TASK DIRECTIONS: The answer must consist solely of the lines from the one containing "HP14 - Ecotoxic" to the end of the entries below, repeated exactly.

Source records:
○ ○ ○ ○ ○ ○ ○
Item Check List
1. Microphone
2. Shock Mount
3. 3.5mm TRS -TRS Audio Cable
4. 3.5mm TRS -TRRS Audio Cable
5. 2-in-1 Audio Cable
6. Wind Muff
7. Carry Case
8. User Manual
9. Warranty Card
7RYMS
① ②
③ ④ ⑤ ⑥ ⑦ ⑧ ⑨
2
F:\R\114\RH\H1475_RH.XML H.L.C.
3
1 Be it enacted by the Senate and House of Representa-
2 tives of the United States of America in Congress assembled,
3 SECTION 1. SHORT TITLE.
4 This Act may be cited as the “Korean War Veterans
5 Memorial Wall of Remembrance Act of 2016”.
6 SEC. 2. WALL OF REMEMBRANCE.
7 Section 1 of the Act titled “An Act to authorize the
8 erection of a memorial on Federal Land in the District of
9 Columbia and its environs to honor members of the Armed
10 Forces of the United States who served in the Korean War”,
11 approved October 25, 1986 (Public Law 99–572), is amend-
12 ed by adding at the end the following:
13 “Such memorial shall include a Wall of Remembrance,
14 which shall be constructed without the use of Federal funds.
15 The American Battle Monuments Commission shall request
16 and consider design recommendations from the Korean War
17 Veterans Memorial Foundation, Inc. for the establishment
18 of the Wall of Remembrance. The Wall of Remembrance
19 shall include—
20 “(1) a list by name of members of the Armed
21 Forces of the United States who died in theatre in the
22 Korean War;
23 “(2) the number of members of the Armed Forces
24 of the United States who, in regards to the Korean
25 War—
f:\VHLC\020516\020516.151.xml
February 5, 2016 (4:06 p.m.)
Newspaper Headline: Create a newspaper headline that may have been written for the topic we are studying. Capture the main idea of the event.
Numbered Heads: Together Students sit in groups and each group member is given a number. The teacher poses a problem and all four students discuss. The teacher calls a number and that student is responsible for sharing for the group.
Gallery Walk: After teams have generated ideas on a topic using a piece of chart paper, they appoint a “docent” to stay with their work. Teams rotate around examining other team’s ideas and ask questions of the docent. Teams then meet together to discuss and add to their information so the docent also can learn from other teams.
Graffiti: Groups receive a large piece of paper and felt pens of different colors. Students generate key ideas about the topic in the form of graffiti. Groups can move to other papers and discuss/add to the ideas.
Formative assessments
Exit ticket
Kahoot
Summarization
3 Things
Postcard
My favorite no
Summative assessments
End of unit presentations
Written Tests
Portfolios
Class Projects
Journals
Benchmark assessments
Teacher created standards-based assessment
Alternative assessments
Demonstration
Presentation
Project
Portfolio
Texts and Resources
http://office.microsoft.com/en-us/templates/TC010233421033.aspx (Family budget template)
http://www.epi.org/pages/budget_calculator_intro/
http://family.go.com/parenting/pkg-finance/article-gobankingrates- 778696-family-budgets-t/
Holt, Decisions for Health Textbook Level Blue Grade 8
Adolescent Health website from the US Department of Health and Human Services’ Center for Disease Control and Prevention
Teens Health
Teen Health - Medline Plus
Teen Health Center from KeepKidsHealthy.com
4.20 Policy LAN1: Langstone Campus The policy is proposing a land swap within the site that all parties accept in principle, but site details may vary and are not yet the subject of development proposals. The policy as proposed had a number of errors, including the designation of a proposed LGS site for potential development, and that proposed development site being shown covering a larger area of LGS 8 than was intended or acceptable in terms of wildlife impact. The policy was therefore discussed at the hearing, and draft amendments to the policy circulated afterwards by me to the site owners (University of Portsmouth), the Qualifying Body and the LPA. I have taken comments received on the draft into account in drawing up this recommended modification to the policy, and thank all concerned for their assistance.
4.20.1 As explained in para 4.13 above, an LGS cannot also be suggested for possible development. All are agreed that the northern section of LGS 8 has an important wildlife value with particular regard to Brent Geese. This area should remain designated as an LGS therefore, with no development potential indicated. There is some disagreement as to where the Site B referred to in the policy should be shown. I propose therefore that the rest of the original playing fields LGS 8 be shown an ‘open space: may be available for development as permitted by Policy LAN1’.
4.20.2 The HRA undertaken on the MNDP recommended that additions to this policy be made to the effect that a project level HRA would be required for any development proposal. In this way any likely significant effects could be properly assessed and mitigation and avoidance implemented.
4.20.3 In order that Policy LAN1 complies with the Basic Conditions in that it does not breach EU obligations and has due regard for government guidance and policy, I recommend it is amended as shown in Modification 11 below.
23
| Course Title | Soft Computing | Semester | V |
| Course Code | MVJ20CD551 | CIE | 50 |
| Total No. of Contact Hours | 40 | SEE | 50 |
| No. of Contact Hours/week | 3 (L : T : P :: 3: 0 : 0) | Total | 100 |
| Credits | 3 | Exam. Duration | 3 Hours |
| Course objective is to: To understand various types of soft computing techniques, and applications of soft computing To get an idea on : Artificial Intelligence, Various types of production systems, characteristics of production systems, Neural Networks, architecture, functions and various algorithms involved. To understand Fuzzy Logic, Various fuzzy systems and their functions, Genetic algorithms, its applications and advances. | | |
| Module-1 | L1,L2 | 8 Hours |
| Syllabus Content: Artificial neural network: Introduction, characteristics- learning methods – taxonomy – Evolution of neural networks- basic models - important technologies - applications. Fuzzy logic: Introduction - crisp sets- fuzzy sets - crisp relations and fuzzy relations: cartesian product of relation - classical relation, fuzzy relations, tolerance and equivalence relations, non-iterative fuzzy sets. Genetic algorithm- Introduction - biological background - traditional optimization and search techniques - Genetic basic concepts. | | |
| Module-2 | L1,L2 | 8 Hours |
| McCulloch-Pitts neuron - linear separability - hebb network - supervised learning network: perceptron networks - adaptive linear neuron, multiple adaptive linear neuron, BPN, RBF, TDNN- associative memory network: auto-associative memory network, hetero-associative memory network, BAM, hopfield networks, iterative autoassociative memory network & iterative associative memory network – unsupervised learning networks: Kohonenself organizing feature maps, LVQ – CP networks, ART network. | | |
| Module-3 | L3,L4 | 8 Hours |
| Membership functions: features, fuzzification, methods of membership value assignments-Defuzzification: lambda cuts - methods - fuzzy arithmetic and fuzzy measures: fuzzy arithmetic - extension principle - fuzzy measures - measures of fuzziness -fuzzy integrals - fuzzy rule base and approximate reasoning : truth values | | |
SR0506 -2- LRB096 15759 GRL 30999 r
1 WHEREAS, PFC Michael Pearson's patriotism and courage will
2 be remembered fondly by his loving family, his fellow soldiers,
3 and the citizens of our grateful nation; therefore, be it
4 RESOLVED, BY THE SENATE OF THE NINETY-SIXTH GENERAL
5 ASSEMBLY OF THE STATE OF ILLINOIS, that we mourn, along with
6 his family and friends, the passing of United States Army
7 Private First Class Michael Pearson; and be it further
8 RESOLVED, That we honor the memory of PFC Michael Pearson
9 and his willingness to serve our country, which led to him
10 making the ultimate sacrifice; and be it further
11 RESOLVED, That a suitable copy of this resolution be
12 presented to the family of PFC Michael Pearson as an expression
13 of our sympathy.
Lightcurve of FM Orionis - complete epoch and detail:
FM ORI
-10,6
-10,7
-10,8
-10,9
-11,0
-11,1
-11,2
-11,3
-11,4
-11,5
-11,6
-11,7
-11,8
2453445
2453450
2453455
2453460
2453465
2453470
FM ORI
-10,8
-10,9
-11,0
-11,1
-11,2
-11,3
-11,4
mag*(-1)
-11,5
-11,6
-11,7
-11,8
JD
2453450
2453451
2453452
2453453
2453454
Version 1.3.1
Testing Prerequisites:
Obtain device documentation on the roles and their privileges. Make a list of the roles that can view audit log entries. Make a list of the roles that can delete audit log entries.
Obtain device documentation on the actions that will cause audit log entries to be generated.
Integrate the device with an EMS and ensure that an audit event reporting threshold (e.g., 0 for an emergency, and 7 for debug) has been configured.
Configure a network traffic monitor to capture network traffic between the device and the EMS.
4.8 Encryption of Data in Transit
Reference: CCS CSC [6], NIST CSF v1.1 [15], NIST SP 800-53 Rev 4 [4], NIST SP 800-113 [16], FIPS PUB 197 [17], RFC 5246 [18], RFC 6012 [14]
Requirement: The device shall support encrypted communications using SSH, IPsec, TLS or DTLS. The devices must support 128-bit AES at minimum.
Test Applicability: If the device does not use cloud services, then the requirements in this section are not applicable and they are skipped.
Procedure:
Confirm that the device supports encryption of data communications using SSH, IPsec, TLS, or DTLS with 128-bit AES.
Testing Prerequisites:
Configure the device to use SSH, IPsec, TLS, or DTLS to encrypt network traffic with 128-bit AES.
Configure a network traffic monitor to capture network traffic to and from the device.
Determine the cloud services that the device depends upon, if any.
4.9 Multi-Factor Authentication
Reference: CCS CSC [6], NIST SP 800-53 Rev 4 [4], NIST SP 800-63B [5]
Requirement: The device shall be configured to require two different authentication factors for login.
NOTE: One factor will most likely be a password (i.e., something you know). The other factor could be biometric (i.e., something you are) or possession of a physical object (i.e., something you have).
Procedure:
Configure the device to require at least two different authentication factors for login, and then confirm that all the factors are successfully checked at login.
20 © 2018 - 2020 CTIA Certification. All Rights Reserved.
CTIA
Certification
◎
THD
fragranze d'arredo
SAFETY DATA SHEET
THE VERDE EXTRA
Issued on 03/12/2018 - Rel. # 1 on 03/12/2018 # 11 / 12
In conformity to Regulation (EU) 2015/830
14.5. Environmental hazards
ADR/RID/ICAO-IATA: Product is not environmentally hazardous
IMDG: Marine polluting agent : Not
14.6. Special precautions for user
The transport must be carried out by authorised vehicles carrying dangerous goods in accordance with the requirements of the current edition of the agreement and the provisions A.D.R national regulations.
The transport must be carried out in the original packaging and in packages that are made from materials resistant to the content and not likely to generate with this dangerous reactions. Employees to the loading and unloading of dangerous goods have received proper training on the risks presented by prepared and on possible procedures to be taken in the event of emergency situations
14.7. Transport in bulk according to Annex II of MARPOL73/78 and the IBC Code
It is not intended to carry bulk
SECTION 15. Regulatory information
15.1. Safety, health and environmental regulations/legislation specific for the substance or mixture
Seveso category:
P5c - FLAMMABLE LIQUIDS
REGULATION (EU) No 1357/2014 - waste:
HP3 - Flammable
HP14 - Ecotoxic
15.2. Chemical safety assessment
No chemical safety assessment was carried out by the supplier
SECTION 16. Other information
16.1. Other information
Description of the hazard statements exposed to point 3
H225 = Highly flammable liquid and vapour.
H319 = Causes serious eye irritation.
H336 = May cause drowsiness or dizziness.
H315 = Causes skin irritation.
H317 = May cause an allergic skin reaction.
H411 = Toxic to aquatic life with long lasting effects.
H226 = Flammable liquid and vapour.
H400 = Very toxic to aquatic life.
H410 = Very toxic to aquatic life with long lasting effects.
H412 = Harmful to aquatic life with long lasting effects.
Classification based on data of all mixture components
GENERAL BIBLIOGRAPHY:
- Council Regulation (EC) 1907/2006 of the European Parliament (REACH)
○ ○ ○ ○ ○ ○ ○
SOLUTION FOR THIS PROBLEM:
HP14 - Ecotoxic
15.2. Chemical safety assessment
No chemical safety assessment was carried out by the supplier
SECTION 16. Other information
16.1. Other information
Description of the hazard statements exposed to point 3
H225 = Highly flammable liquid and vapour.
H319 = Causes serious eye irritation.
H336 = May cause drowsiness or dizziness.
H315 = Causes skin irritation.
H317 = May cause an allergic skin reaction.
H411 = Toxic to aquatic life with long lasting effects.
H226 = Flammable liquid and vapour.
H400 = Very toxic to aquatic life.
H410 = Very toxic to aquatic life with long lasting effects.
H412 = Harmful to aquatic life with long lasting effects.
Classification based on data of all mixture components
GENERAL BIBLIOGRAPHY:
- Council Regulation (EC) 1907/2006 of the European Parliament (REACH)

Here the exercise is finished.